Nash Alquran menunjukkan persaudaraan si pembunuh dengan wali si terbunuh sebagaimana yang tersebut dalam ayat qishash, “Hai orang-orang beriman, diwajibkan atas kamu qishash berkenaan dengan orang-orang yang dibunuh; orang merdeka dengan orang merdeka, hamba dengan hamba, dan wanita dengan wanita. Maka barangsiapa yang mendapat suatu pemaafan dari saudaranya, hendaklah (yang memaafkan) mengikuti dengan cara yang baik. Dan hendaklah (yang diberi maaf) mambayar (diyat) kepada yang memberi maaf dengan cara yang baik pula.” (QS. Al-Baqarah: 178).

Alquran menetapkan adanya keimanan pada dua golongan (mukmin) yang sedang berperang sebagaimana tersebut dalam firman Allah, “Dan jika ada dua golongan dari orang-orang mukmin berperang, maka damaikanlah antara keduanya. Jika salah satu dari kedua golongan itu berbuat aniaya terhadap golongan yang lain, maka perangilah golongan yang berbuat aniaya itu sehingga golongan itu kembali kepada perintah Allah. Jika golongan itu telah kembali (kepada perintah Allah), damaikanlah antara keduanya dengan adil; dan berlaku adillah. sesungguhnya Allah menyukai orang-orang yang berlaku adil. Sesungguhnya orang-orang mukmin adalah bersaudara, karena itu damaikanlah antara kedua saudaramu, dan bertakwalah kepada Allah supaya kamu mendapat rahmat.” (QS. Al Hujuraat: 9-10).

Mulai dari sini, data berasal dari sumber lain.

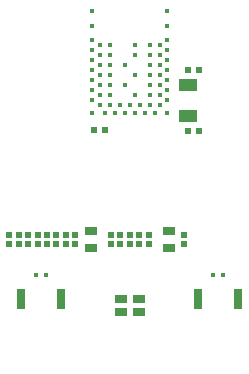
<source format=gtp>
G04*
G04 #@! TF.GenerationSoftware,Altium Limited,Altium Designer,21.6.4 (81)*
G04*
G04 Layer_Color=8421504*
%FSLAX44Y44*%
%MOMM*%
G71*
G04*
G04 #@! TF.SameCoordinates,B426352F-7976-453D-B7C3-6DF0A089D787*
G04*
G04*
G04 #@! TF.FilePolarity,Positive*
G04*
G01*
G75*
%ADD15R,0.3600X0.3500*%
%ADD16R,0.8000X1.7000*%
%ADD17R,1.5500X1.0000*%
%ADD18R,0.3900X0.3900*%
%ADD19R,0.3900X0.3900*%
%ADD20R,1.0200X0.6400*%
%ADD21C,0.0100*%
%ADD22R,0.6200X0.6200*%
%ADD23R,0.5500X0.5200*%
%ADD24R,1.0000X0.8000*%
D15*
X189200Y170000D02*
D03*
X180800D02*
D03*
X39200Y170000D02*
D03*
X30800D02*
D03*
D16*
X168000Y150000D02*
D03*
X202000D02*
D03*
X18000D02*
D03*
X52000D02*
D03*
D17*
X159750Y330750D02*
D03*
Y304750D02*
D03*
D18*
X93000Y313500D02*
D03*
X88750Y307000D02*
D03*
X78000D02*
D03*
X84500Y313500D02*
D03*
X78000Y317750D02*
D03*
Y326250D02*
D03*
X84500Y322000D02*
D03*
X93000D02*
D03*
X78000Y334750D02*
D03*
X84500Y330500D02*
D03*
X93000D02*
D03*
X78000Y343250D02*
D03*
X84500Y339000D02*
D03*
X93000D02*
D03*
X78000Y351750D02*
D03*
X84500Y347500D02*
D03*
X93000D02*
D03*
Y356000D02*
D03*
X84500D02*
D03*
X78000Y360250D02*
D03*
X93000Y364500D02*
D03*
X84500D02*
D03*
X78000Y368750D02*
D03*
Y381000D02*
D03*
X97250Y307000D02*
D03*
X101500Y313500D02*
D03*
X105750Y307000D02*
D03*
X110000Y313500D02*
D03*
X114250Y307000D02*
D03*
X118500Y313500D02*
D03*
X122750Y307000D02*
D03*
X127000Y313500D02*
D03*
X131250Y307000D02*
D03*
X142000D02*
D03*
X135500Y313500D02*
D03*
X142000Y317750D02*
D03*
X135500Y322000D02*
D03*
X127000D02*
D03*
X142000Y326250D02*
D03*
X135500Y330500D02*
D03*
X127000D02*
D03*
X142000Y334750D02*
D03*
X135500Y339000D02*
D03*
X127000D02*
D03*
X142000Y343250D02*
D03*
X135500Y347500D02*
D03*
X127000D02*
D03*
X142000Y351750D02*
D03*
X135500Y356000D02*
D03*
X127000D02*
D03*
X142000Y360250D02*
D03*
X135500Y364500D02*
D03*
X127000D02*
D03*
X142000Y368750D02*
D03*
Y381000D02*
D03*
Y393250D02*
D03*
X114250Y364500D02*
D03*
Y356000D02*
D03*
X105750Y347500D02*
D03*
X114250Y339000D02*
D03*
X105750Y330500D02*
D03*
X114250Y322000D02*
D03*
D19*
X78000Y393250D02*
D03*
D20*
X143000Y206850D02*
D03*
Y193150D02*
D03*
X77000D02*
D03*
Y206850D02*
D03*
D21*
X97300Y93750D02*
D03*
Y106450D02*
D03*
X110000Y93750D02*
D03*
Y106450D02*
D03*
X122700Y93750D02*
D03*
Y106450D02*
D03*
D22*
X88750Y293000D02*
D03*
X79750D02*
D03*
X168750Y291750D02*
D03*
X159750D02*
D03*
X168750Y343250D02*
D03*
X159750D02*
D03*
D23*
X48000Y204000D02*
D03*
Y196000D02*
D03*
X24000D02*
D03*
Y204000D02*
D03*
X16000Y196000D02*
D03*
Y204000D02*
D03*
X94000D02*
D03*
Y196000D02*
D03*
X118000Y204000D02*
D03*
Y196000D02*
D03*
X8000Y204000D02*
D03*
Y196000D02*
D03*
X102000Y204000D02*
D03*
Y196000D02*
D03*
X110000Y204000D02*
D03*
Y196000D02*
D03*
X126000Y204000D02*
D03*
Y196000D02*
D03*
X156000D02*
D03*
Y204000D02*
D03*
X64000Y196000D02*
D03*
Y204000D02*
D03*
X56000Y196000D02*
D03*
Y204000D02*
D03*
X40000Y196000D02*
D03*
Y204000D02*
D03*
X32000Y196000D02*
D03*
Y204000D02*
D03*
D24*
X117500Y139000D02*
D03*
X102500D02*
D03*
Y150000D02*
D03*
X117500D02*
D03*
M02*

</source>
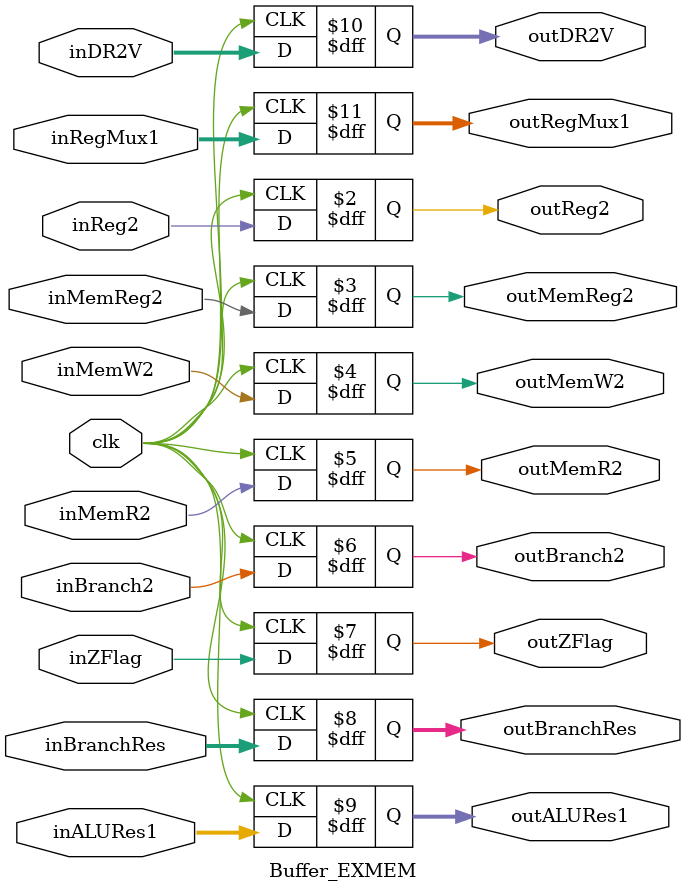
<source format=v>
module Buffer_EXMEM(
	input inReg2, inMemReg2, inMemW2, inMemR2, inBranch2, inZFlag, clk,
	input [31:0]inBranchRes, inALURes1, inDR2V,
	input [4:0]inRegMux1,
	output reg outReg2, outMemReg2, outMemW2, outMemR2, outBranch2, outZFlag,
	output reg [31:0]outBranchRes, outALURes1, outDR2V,
	output reg [4:0]outRegMux1
);

//2 - Declaracion de cables y registros

//3 - Cuerpo del modulo

//Bloque secuencial
always @(posedge clk)
begin
	outReg2 = inReg2;
	outMemReg2 = inMemReg2;
	outMemW2 = inMemW2;
	outMemR2 = inMemR2;
	outBranch2 = inBranch2;
	outZFlag = inZFlag;
	outBranchRes = inBranchRes;
	outALURes1 = inALURes1;
	outDR2V = inDR2V;
	outRegMux1 = inRegMux1;
end

endmodule

</source>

Makna kedua ayat di atas menetapkan adanya keimanan dan persaudaraan seagama antara sesama mukmin, meskipun mereka berperang. Rasulullah SAW bersabda dalam hadis sahih, “Janganlah kalian kembali menjadi kafir sepeninggalku nanti, sebagian kalian memukul wajah sebagian yang lain!”

Kemudian hadis Rasulullah SAW lagi, “Bila dua orang Muslim berhadapan dengan masing-masing menghunus pedang, maka yang membunuh dan yang dibunuh sama- sama masuk neraka!”

Dengan merujuk pada hadis yang disebut terakhir ini, Imam Bukhari berdalil bahwa kemaksiatan tidak menjadikan pelakunya kafir, sebab Rasulullah SAW (dalam hadis tersebut) masih menyebutnya sebagai "dua orang Muslim", meskipun keduanya diancam dengan neraka. Adapun yang dimaksud peperangan di sini ialah bila terjadi tanpa takwil yang layak.

Hathib bin Abi Balta’ah pernah melakukan suatu kesalahan yang pada zaman sekarang dapat disebut sebagai 'pengkhianatan terbesar' ketika ia hendak membocorkan rahasia Rasulullah SAW dan pasukannya kepada kaum Quraisy menjelang penaklukan Kota Makkah.

Ketika itu Umar berkata, "Ya Rasulullah, izinkan saya untuk memenggal lehernya, karena ia telah berbuat munafik.”

Bagaimana sikap Rasulullah SAW? Apakah beliau menghukumnya? Tidak, beliau tidak menghukumnya. Beliau malah memaafkannya dengan alasan ia termasuk orang yang ikut serta dalam Perang Badar.